[Items from a data source]

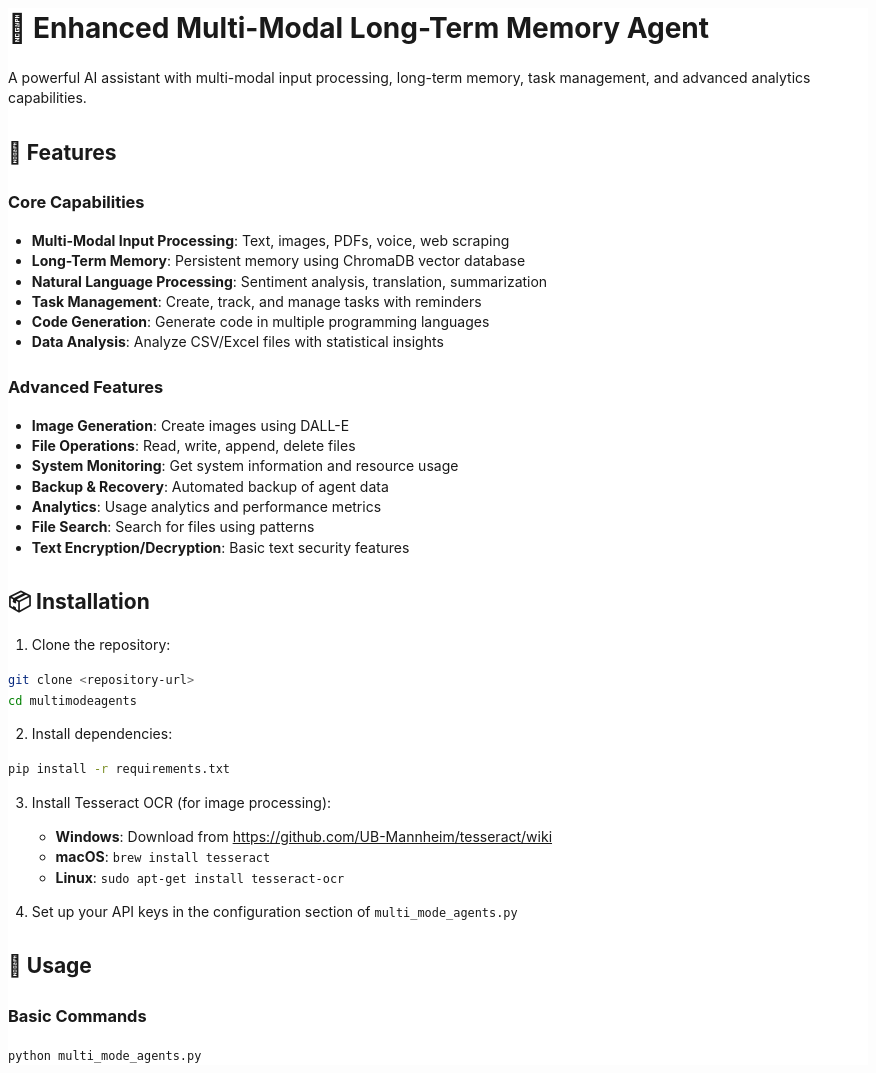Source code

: # 🤖 Enhanced Multi-Modal Long-Term Memory Agent

A powerful AI assistant with multi-modal input processing, long-term memory, task management, and advanced analytics capabilities.

## 🚀 Features

### Core Capabilities
- **Multi-Modal Input Processing**: Text, images, PDFs, voice, web scraping
- **Long-Term Memory**: Persistent memory using ChromaDB vector database
- **Natural Language Processing**: Sentiment analysis, translation, summarization
- **Task Management**: Create, track, and manage tasks with reminders
- **Code Generation**: Generate code in multiple programming languages
- **Data Analysis**: Analyze CSV/Excel files with statistical insights

### Advanced Features
- **Image Generation**: Create images using DALL-E
- **File Operations**: Read, write, append, delete files
- **System Monitoring**: Get system information and resource usage
- **Backup & Recovery**: Automated backup of agent data
- **Analytics**: Usage analytics and performance metrics
- **File Search**: Search for files using patterns
- **Text Encryption/Decryption**: Basic text security features

## 📦 Installation

1. Clone the repository:
```bash
git clone <repository-url>
cd multimodeagents
```

2. Install dependencies:
```bash
pip install -r requirements.txt
```

3. Install Tesseract OCR (for image processing):
   - **Windows**: Download from https://github.com/UB-Mannheim/tesseract/wiki
   - **macOS**: `brew install tesseract`
   - **Linux**: `sudo apt-get install tesseract-ocr`

4. Set up your API keys in the configuration section of `multi_mode_agents.py`

## 🎯 Usage

### Basic Commands
```bash
python multi_mode_agents.py
```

• [TASK DESCRIPTION]: From the records above, reproduce exactly the lines from the one with "- **Long-Term Memory**: Persistent" to the one with "- **Image Generation**: Create", both included, and no others.

• [EXERCISE SOLUTION]:
- **Long-Term Memory**: Persistent memory using ChromaDB vector database
- **Natural Language Processing**: Sentiment analysis, translation, summarization
- **Task Management**: Create, track, and manage tasks with reminders
- **Code Generation**: Generate code in multiple programming languages
- **Data Analysis**: Analyze CSV/Excel files with statistical insights

### Advanced Features
- **Image Generation**: Create images using DALL-E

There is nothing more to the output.